Man, you really love math. I admire you for that.

Splotchy said...

You lost me with the zahlen stuff at the end. And abelian versus non-abelian - I don't really understand the distinction (but the distinction wasn't the goal of your post, I reckon).

Didn't understand the zahlen equations. I didn't really understand what your Z equations were supposed to indicate. Are those X's supposed to represent multiplication?

To show I have learned something from your post, I will say that military time is mod 24, using a count from 0 to n-1.

Matty Boy said...

Thanks for letting me know, Splotchy. I hate to lose a student who is paying attention. I added some 'splainin' to show what the x means, combining copies of two or more clock arithmetic systems together.

Let me know if it helps.

Distributorcap said...

but you still can't take the square root of negative one.....

ok it is i

Matty Boy said...

Hi, dcap. As someone with a master's in math, you would know that using i and multiplication creates a group with 4 elements.

i = i
i*i = -1
i*i*i = -i
i*i*i*i = 1

So if I raise i to some whole number n, there are only four possible answers, and it depends on n(mod 4).

Splotchy said...

If I'm understanding correctly (and I don't know if I am), in the Z8 (sorry, comments don't allow me to subscript) zahlen, it represents a set of numbers, and then you take an everyday arithmetic problem (7+5=12) and show how the answer would be displayed in modulo arithmetic, represented by the Z8 set (zahlen).

I'm still a little unclear what the "answer" is for the remaining equations, if there indeed is one. I think I understand that you're combining the different zahlens to represent a combination set of the two or three zahlens (the definition of a Cartesian product?).

Are you representing the same 7+5=12 equation in the following line?

(3, 1)+(2, 0) = (1, 1) in Z4 x Z2

If not, what are you doing here? If so, what are you doing here?

Matty Boy said...

Splotchy asks:

Are you representing the same 7+5=12 equation in the following line?

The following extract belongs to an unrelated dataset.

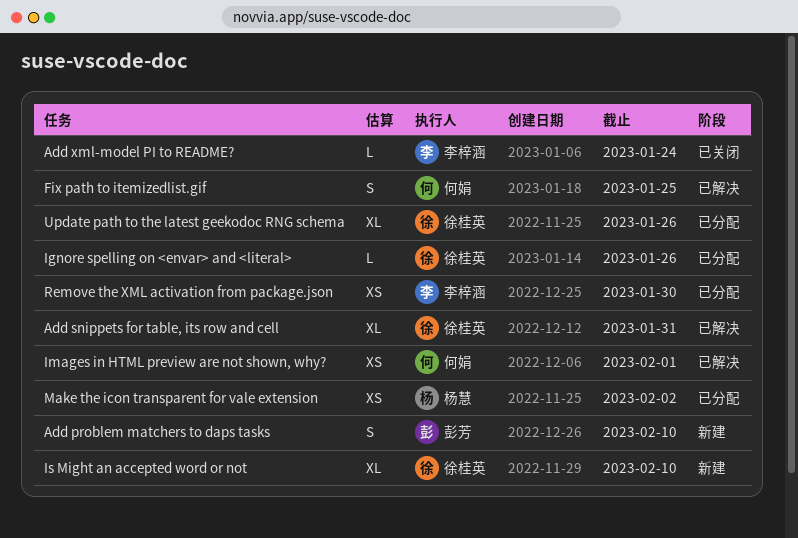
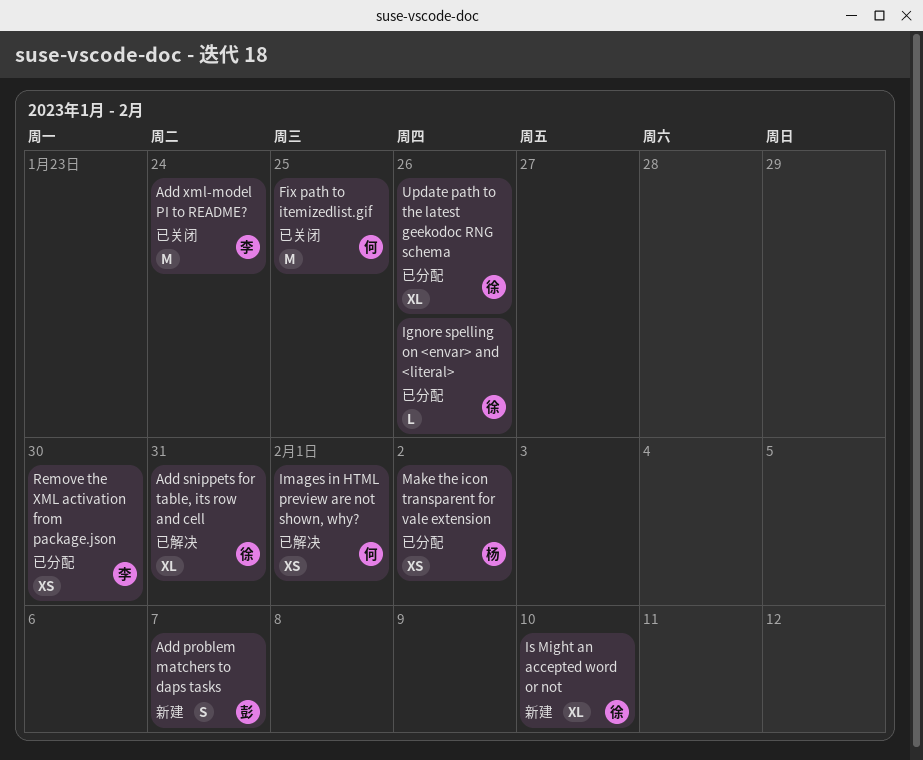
Add problem matchers to daps tasks, due: Feb 10 -> Feb 7
Add xml-model PI to README?, estimate: L -> M
Fix path to itemizedlist.gif, status: 已解决 -> 已关闭
Fix path to itemizedlist.gif, estimate: S -> M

(3, 1)+(2, 0) = (1, 1) in Z_4 x Z_2

If not, what are you doing here? If so, what are you doing here?


Answer part 0: When we don't have easy access to subscripts, math folk use the underscore, as in Z_4.

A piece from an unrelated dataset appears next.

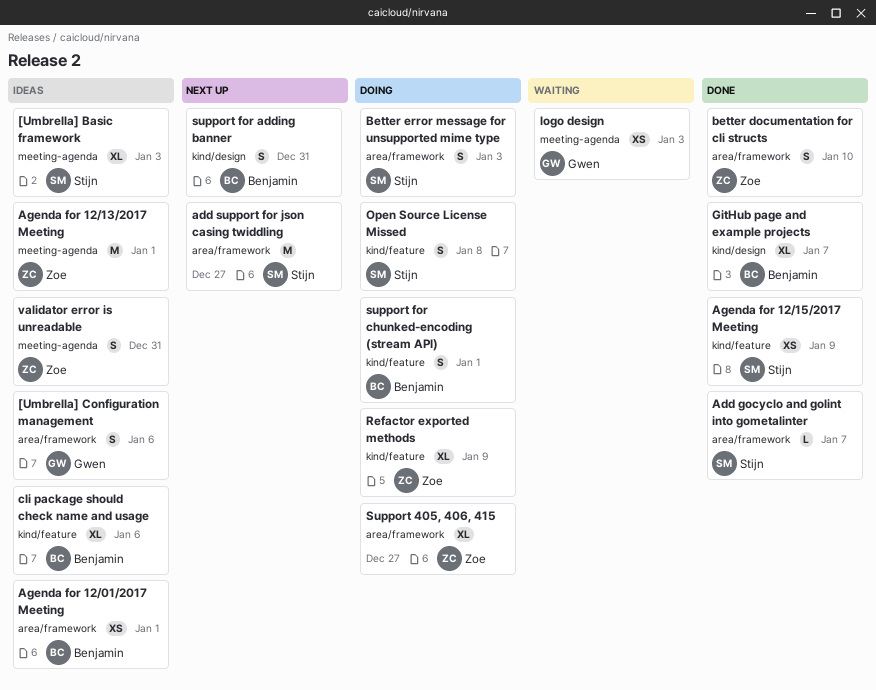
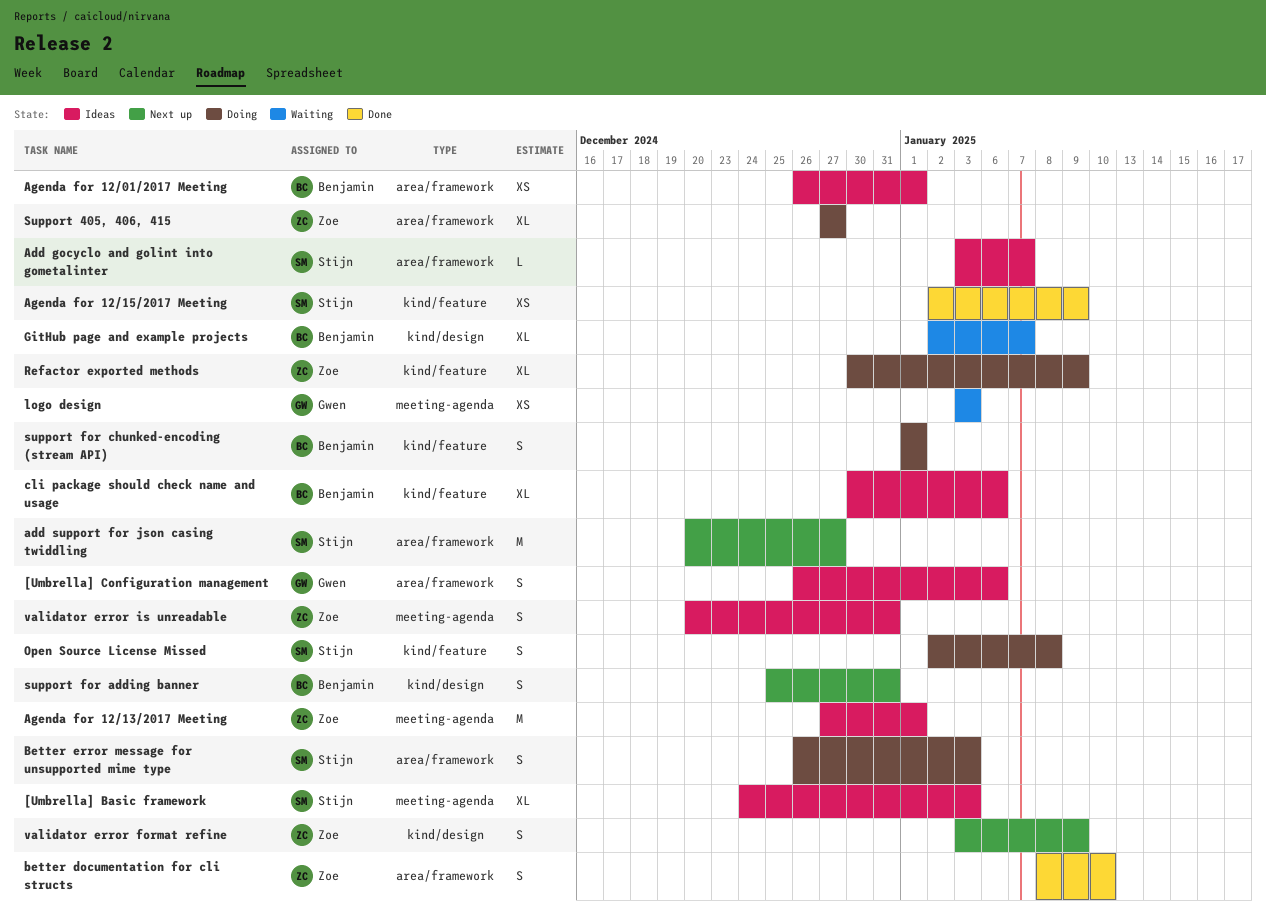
Add gocyclo and golint into gometalinter, status: Done -> Ideas
GitHub page and example projects, status: Done -> Waiting
validator error format refine: none -> present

Answer part 1: The 7+5 example and the (3, 1)+(2, 0) example are completely separate.

Answer part 2: If you understand the idea of the military clock as numbers between 0 and 23 that wrap around, you can think of Z_4 x Z_2 as two separate clocks, the first with the numbers 0, 1, 2 and 3, the second with only the numbers 0 and 1. The addition we do on the first clock is completely separate from the addition we do on the second clock, but we still consider the two clocks together as a single system.

Let me know if this makes any more sense.

Splotchy said...

Thanks for the extra 'splainin'!

Answer 0: That makes sense to me. I knew I could represent exponents with a caret ('^') but I guess it could potentially be used by to indicate any kind of superscript (though I can't think of any use for a superscript besides an exponent off the top of my head). It makes sense that you can use an underscore for a subscript.

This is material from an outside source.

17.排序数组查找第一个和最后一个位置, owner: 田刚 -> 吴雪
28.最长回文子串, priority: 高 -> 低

Answer 1: I think I get you now with this.

Answer 2: And I get this too.

Thanks!

FranIAm said...

I am feeling very, well very non-smart at the moment.

But still glad to be here after days of not really having time to read or comment.

You smart kids are something else.

Matty Boy said...

My dear friend Victor Manjarrez, who taught at Cal State Hayward but I never took a class from him, used to say.

"I'm glad we cleared up that little piece of understanding."

He was being humoresque, of course. Sometimes math takes a little more work.